Task goal
What do the lines say from the start of the entries through the one containing "and a value.</span></span>"? Repeat them exactly.

....

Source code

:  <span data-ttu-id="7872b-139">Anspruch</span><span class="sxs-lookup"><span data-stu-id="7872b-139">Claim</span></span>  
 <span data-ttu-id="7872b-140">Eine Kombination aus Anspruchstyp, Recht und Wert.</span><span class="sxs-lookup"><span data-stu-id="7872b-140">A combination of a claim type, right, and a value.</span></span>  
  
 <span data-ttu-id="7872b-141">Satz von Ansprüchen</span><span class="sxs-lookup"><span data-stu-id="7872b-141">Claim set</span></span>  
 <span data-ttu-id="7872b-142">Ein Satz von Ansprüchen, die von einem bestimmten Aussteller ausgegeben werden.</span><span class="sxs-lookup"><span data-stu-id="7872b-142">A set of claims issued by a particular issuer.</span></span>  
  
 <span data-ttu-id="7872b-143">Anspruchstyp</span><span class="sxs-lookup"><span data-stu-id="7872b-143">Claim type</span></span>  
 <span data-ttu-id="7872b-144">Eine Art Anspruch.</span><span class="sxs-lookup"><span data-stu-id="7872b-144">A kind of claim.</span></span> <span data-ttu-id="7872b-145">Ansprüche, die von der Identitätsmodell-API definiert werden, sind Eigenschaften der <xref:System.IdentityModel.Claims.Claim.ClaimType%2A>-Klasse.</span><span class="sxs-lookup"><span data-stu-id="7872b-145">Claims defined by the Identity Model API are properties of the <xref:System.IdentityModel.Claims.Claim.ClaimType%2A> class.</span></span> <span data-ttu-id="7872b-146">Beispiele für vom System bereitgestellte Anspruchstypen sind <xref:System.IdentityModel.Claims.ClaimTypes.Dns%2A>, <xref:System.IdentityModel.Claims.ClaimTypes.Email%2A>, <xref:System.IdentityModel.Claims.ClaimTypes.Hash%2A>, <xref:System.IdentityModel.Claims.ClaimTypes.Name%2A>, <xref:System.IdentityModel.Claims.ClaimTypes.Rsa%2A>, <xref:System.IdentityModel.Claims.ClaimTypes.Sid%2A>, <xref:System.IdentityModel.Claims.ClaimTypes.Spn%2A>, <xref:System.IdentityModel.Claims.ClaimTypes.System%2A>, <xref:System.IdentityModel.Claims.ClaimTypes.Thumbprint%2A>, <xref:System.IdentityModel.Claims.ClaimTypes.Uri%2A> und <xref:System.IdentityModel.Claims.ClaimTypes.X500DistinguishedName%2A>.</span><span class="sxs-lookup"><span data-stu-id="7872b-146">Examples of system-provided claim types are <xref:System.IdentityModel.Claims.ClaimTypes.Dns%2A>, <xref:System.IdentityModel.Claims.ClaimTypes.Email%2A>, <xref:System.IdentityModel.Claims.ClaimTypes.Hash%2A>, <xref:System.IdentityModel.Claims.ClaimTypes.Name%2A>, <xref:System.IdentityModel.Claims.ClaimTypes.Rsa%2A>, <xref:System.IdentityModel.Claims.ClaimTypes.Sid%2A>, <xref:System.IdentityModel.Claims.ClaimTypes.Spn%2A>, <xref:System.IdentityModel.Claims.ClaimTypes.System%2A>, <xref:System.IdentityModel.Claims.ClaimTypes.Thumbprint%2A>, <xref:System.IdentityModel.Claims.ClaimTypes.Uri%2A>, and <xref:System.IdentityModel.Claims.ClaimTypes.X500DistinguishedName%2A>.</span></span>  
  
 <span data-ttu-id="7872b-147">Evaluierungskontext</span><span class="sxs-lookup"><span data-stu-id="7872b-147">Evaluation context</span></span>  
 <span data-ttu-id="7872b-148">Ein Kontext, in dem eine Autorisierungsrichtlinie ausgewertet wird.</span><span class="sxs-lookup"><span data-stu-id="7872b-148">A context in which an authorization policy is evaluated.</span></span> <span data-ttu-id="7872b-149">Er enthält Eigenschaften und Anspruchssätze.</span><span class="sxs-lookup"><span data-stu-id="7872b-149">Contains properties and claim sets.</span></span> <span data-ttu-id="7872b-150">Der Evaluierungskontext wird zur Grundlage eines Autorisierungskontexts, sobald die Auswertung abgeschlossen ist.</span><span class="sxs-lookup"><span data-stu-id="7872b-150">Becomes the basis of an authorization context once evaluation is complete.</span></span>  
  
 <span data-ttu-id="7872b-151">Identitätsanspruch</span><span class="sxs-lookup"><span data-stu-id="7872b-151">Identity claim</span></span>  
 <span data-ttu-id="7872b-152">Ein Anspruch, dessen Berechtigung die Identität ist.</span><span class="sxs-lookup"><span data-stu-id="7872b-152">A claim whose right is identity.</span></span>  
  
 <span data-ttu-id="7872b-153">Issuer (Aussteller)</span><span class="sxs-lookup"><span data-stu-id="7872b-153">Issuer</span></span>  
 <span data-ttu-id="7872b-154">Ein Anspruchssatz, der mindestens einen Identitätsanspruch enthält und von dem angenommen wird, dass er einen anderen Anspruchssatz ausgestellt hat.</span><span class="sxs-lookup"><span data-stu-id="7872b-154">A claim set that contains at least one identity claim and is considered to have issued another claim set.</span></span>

....

Task solution
Source code

:  <span data-ttu-id="7872b-139">Anspruch</span><span class="sxs-lookup"><span data-stu-id="7872b-139">Claim</span></span>  
 <span data-ttu-id="7872b-140">Eine Kombination aus Anspruchstyp, Recht und Wert.</span><span class="sxs-lookup"><span data-stu-id="7872b-140">A combination of a claim type, right, and a value.</span></span>  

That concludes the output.